LE PRÉSIDENT DES BLANCS
Les outrances discursives, la harangue insolente, exclusiviste et raciste de Trump contre les minorités et ses obscénités sexistes auront été oblitérées par le ressentiment des classes moyennes blanches vis-à-vis de l'aristocratie washingtonienne
Il suffisait d'intervertir la date du 9 novembre (9-11) pour avoir 11-9 (11 septembre). Si le 11 septembre 2001 a plongé notre monde dans une nouvelle forme de terrorisme avec les attaques du World Trade Center, ce 9 novembre 2016, date de la présidentielle des États-Unis, peut être ressenti comme un séisme politique qui risque de plonger notre monde dans une ère d'incertitude. Donald Trump, l'homme anti-establishment, l'outsider impudent qui a insulté les Noirs et outragé les Latinos, le harceleur sexiste qui a humilié les femmes et menacé les musulmans a, contre vents et marées, bousculé les codes de la morale politique jusqu'à son élection à la présidence des États-Unis.
Le tribun outrancier qui a fait mentir les vaticinations médiatiques et autres projections défaitistes des intellectuels du système, le loup solitaire qui a battu campagne sans corpus idéologique, sans experts dans le domaine des finances, sans spin doctors est élu 45e président des États-Unis. Seul contre tout le gratin intellectuel de Washington et les caciques parti républicain qui, depuis les primaires jusqu'au duo final contre Hillary Clinton, n'ont jamais réussi à empêcher sa candidature à la présidentielle des USA, Trump, grâce au soutien de la classe moyenne blanche, d'une partie non négligeable des élites blanches, de femmes hispaniques voire des Noirs, a su distiller un discours populiste, démagogique captivant bâti sur le "Make America great again". Ce sentiment de superpuissance que la classe blanche laissée sur le carreau par l'élite semble avoir perdu depuis le 40e président américain Ronald Reagan qui incarnait le "America is back" est de retour au pays de l'Oncle Sam.

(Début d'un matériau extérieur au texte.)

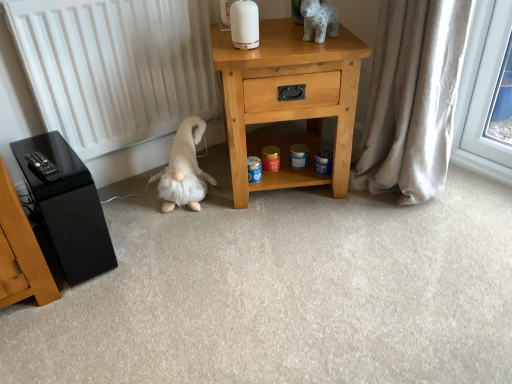
Image resolution: width=512 pixels, height=384 pixels. In order to click on vacant space in front of black glossy speaker at left in this screenshot , I will do `click(67, 311)`.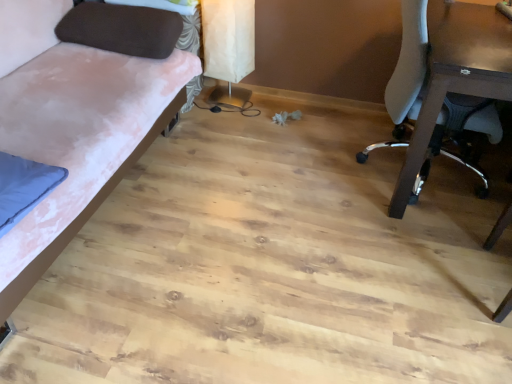
Locate an element on the screen. vacant region to the left of white mesh chair at right is located at coordinates (306, 166).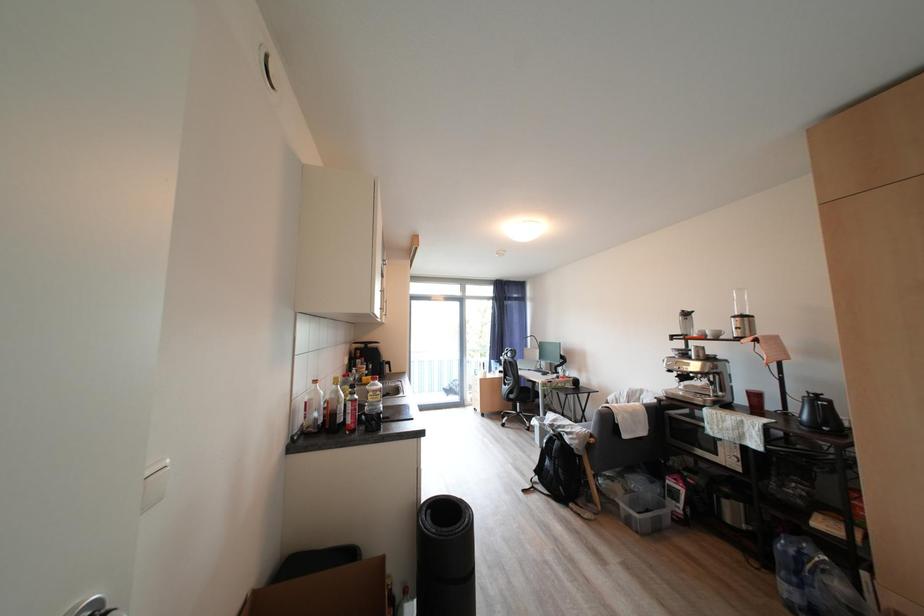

Les outrances discursives, la harangue insolente, exclusiviste et raciste de Trump contre les minorités et ses obscénités sexistes auront été oblitérées par le ressentiment des classes moyennes blanches vis-à-vis de l'aristocratie washingtonienne. Iconoclaste et fantasque qualifié de schizophrène, le renard politique qu'aucun chef d'État n'attendait ou ne souhaitait sa victoire déposera ses baluchons à la Maison blanche dans la stupéfaction générale le 20 janvier prochain.
Les classes moyennes oubliées sous le magistère d'Obama, président qui n'a jamais eu les coudées franches avec un Congrès à dominante républicaine hostile à sa politique, ont voté avec colère contre l'ex-First Lady en qui elles voient la continuité de politique d'Obama. Le réel électoral a vaincu l'idéal intellectuel. C'est dire que la souveraineté des peuples triomphe toujours devant la volonté des élites. Et loin d'être la révolution d'une masse exclue par la politique de Washington, l'élection de Trump est simplement une évolution dans la façon de choisir démocratiquement ses dirigeants.
Aujourd'hui que l'impulsif Trump est élu président des États-Unis, chef suprême des armées, appuiera-t-il à la moindre incartade sur le bouton nucléaire pour satisfaire ses folies ubuesques ? Mettra-t-il à exécution ses menaces en expulsant des États-Unis les 11 millions d'immigrants irréguliers et en construisant le mur onéreux (17 milliards de dollars) à la frontière mexicaine pour stopper l'immigration clandestine et l'introduction de la drogue dans le continent américain ? Va-t-il remettre en cause les accords de libre-échange signés avec le Canada et donner un coup d'arrêt au traité transatlantique négocié depuis 2013 avec l'Union européenne ? Va-t-il mener une politique discriminatoire et stigmatisante vis-à-vis des musulmans qui veulent se rendre au pays de l'Oncle Sam connu pour sa culture d'ouverture et inclusive ? Va-t-il mettre son climato-scepticisme en exergue jusqu'à tuer les accords de Paris sur la COP 21 ? Autant de questions que l'on se pose et qui, peut-être, trouveront réponses quand Trump, l'imprévisible, s'installera à la Maison blanche.
En tout cas, les premiers mots "Je serai le président de tous les Américains… A tous les républicains, les démocrates et les indépendants qui composent le pays, je dis qu'il est temps de nous rassembler afin de former un peuple uni " de Donald Trump, à la suite de sa victoire, laissent croire que le candidat insolent de la campagne électorale, qui a divisé profondément l'Amérique, a dupé beaucoup de ses électeurs en commençant à se muer, dès potron-minet, en rassembleur rassurant.